▶ **TASK REQUIREMENTS**:
From the records below, please repeat exactly the line that has "X140260000Y-95885000D03*", the line that has "X134060000Y-100965000D03*", and every line between them, and nothing else.

▶ **RAW DATA**:
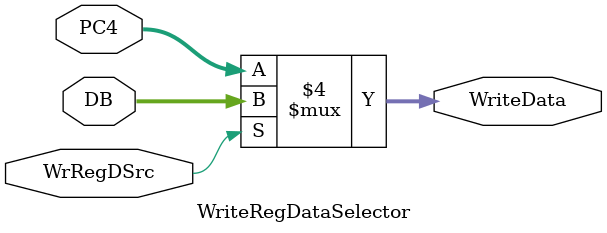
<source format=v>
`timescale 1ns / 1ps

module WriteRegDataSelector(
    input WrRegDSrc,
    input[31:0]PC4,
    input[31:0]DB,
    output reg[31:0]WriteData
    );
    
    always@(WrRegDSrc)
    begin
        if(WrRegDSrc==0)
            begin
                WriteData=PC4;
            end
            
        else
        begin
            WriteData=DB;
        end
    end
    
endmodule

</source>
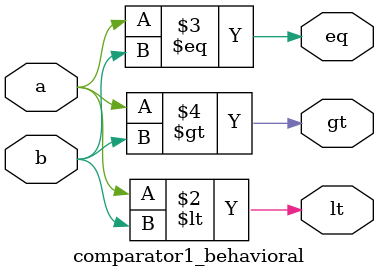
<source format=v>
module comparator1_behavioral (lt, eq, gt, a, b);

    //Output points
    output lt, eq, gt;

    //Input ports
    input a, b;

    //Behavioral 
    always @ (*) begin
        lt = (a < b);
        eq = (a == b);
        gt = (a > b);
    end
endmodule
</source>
--
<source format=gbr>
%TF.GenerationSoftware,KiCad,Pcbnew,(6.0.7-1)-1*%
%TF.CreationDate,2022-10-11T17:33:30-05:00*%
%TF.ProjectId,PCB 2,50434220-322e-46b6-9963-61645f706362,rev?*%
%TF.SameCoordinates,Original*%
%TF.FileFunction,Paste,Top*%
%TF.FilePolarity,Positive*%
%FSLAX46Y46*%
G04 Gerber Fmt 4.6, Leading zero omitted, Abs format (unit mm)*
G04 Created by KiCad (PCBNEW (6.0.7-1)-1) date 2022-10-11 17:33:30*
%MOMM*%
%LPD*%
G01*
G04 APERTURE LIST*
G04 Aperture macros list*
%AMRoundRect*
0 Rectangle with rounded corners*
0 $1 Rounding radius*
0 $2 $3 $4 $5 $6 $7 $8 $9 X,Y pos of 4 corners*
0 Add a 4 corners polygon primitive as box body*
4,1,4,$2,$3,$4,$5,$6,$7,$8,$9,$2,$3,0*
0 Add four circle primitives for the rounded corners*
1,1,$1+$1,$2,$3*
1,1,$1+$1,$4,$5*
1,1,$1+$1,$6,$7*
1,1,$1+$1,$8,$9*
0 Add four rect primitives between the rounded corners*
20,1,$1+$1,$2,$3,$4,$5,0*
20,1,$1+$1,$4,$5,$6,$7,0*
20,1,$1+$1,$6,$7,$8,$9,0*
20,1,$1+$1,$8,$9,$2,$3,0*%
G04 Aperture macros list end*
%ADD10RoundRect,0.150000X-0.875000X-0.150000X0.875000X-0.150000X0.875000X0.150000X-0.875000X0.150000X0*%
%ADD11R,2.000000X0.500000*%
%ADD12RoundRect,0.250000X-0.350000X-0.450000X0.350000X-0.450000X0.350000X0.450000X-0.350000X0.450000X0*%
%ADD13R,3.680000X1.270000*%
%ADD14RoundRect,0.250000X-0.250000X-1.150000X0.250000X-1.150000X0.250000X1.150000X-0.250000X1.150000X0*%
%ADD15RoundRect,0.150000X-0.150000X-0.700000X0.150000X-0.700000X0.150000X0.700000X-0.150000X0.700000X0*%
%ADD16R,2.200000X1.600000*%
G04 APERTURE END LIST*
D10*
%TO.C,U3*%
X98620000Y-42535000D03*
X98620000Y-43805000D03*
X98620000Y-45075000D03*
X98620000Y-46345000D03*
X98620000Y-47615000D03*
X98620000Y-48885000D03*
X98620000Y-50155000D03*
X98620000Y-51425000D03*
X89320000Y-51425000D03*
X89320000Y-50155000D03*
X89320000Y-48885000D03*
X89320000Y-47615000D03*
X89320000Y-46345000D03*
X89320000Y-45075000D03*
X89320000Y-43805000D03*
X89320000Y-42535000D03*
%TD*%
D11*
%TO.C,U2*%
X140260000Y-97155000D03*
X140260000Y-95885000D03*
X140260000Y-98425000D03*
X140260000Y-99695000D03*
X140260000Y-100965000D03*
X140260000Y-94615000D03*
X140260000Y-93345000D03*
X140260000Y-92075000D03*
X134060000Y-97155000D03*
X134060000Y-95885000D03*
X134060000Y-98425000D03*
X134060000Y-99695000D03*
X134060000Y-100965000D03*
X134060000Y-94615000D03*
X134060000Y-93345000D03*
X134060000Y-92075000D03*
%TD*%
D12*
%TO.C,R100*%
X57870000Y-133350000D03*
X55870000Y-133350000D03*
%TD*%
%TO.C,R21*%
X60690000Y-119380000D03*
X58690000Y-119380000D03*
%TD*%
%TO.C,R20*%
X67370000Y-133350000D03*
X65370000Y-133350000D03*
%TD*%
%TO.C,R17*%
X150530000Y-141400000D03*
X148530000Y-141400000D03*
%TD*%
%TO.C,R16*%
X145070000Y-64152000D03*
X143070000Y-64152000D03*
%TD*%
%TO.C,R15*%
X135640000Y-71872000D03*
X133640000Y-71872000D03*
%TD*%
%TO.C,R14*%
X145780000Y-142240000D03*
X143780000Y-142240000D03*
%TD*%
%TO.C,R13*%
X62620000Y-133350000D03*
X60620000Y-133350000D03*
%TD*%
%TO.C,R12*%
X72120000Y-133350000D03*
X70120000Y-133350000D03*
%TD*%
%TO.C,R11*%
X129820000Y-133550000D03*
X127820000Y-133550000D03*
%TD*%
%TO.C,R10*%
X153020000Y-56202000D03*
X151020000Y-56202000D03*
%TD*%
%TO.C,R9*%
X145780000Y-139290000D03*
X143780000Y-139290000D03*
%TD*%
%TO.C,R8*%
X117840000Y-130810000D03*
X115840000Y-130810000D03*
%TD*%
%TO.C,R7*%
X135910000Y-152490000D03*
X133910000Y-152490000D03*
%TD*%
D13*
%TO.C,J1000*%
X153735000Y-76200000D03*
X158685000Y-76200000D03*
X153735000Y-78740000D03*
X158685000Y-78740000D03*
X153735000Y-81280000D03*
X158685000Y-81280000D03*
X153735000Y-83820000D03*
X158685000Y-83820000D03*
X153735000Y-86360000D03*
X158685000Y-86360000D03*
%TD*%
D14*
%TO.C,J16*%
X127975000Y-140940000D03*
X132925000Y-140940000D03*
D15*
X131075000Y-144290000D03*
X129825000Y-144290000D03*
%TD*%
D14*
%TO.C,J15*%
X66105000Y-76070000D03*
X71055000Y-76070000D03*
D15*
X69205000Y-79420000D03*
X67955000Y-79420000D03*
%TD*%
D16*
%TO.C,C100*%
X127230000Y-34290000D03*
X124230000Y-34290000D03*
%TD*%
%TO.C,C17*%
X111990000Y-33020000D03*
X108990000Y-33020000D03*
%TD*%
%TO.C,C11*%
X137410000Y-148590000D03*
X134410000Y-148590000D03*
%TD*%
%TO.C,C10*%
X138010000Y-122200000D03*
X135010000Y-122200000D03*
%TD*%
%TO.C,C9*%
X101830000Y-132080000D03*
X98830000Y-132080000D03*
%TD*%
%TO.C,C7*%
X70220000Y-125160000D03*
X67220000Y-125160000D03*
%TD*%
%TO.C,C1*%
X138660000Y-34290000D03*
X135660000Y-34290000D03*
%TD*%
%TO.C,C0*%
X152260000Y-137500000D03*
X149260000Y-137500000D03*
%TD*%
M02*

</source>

▶ **RESPONSE TO THE TASK**:
X140260000Y-95885000D03*
X140260000Y-98425000D03*
X140260000Y-99695000D03*
X140260000Y-100965000D03*
X140260000Y-94615000D03*
X140260000Y-93345000D03*
X140260000Y-92075000D03*
X134060000Y-97155000D03*
X134060000Y-95885000D03*
X134060000Y-98425000D03*
X134060000Y-99695000D03*
X134060000Y-100965000D03*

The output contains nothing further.